A very very wet day on the East Coast today with the SBSG (if it wasn’t a planned trip I wouldn’t have gone based on the weather forecast!), but a good time had despite the depressing downpour.
First stop Filey for the Wryneck. The weather at this point was the worst it was all day, and predictably we failed to find the bird, despite finding the bush where it was supposed to hang out. Some of us did see a brief glimpse of a browny-grey something inside, but that’s as far as we got – whether it was a wryneck, other bird, or figment of the imagination brought on by water damage to the brain is anyone’s guess! We did spot a well-known twitcher there, who helped us find the bush, and then seemed to get rather aggitated because one of our party didn’t fancy shimmying to the edge of the cliff and round the bush to flush it for him…
Then on to Filey Dams, where we lingered for a while to take shelter in the hides for a bit, despite the fact the best birds on offer were two Sparrowhawks, some Snipe and a Wigeon… One member of the group did catch glimpse of a probable otter though. Does anyone know if this sounds likely?
Then on to Flam – we joined on to the Rustic Bunting twitch, but the rain and fact some people had waited two hours without a sniff of it made most of us make the decision to head to the cafe, and start again with the wait when we were a bit drier and had a hot drink inside us! On walking back we were greeted by smiling birders who’d finally seen it showing well just a few minutes ago! D’oh! In a way this was quite a relief as we were a bit uneasy about the “organised flush” planned, as it was resting a bit uneasily with some of our principles, and despite the pissing weather we didn’t want to just see the arse-end of a bunting just so we can tick it.

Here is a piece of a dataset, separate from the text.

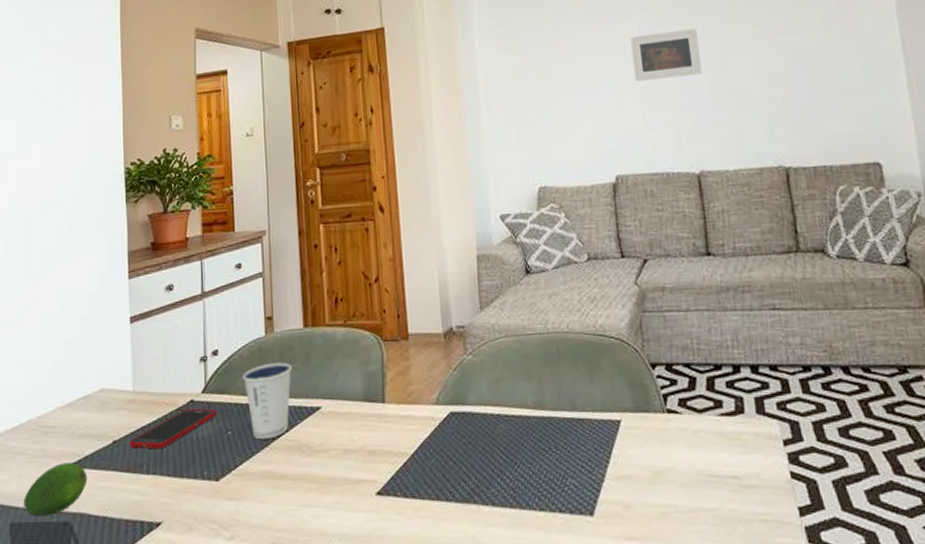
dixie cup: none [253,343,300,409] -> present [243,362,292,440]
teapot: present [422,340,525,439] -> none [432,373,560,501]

We stood and watched again for a bit, and after not too long a bird flew up into the Rustic’s favoured bush, sadly just as the rain started lashing at its worst again. I got onto it in the scope – bunting, striking head pattern, hint of wingbars! Bingo! As it was quicker to lend my scope than to give directions, and I wanted everyone to get a look before if flitted off, I gave it up to other members of the group, who all had a good look while I tried and failed to look through the fog of my steamed up specs and binoculars. By the time I took my turn back at the scope I had to refind it, as I’d adjusted my tripod for shorter people, and got on to it briefly through the now raindrop-covered scope just as it flitted out of view, and others around us with similarly afflicted optics murmuring about whether it had actually been the right bird? Had I been quite embarrassingly wrong with my initial ID?! But all members of the group who had a scoped look (all fine birders who would pick up on such a stupid error) saw the bunting plain as day, and I wonder if there were two birds in that bush to confuse matters (apparently a whinchat had been up with it when it appeared earlier).
Elsewhere at North Landing were a nice party of red-legged partridge, a yellowhammer, and plenty of gannets and cormorants over the sea, but the weather didn’t encourage us to explore too far.
After that we took the decision to move inland, and ended up at Blacktoft just as the rain stopped, where there were loads of marsh harriers around as usual, and a fine selection of waders that included curlew sandpiper, spotted redshank and black-tailed godwit.
A big up too to Paul who’s run the SBSG coach trips for well over a decade – it was his final trip today as he retires from the role. A big thanks to him for doing this for so long, and we’ve had some great trips with him at the wheel.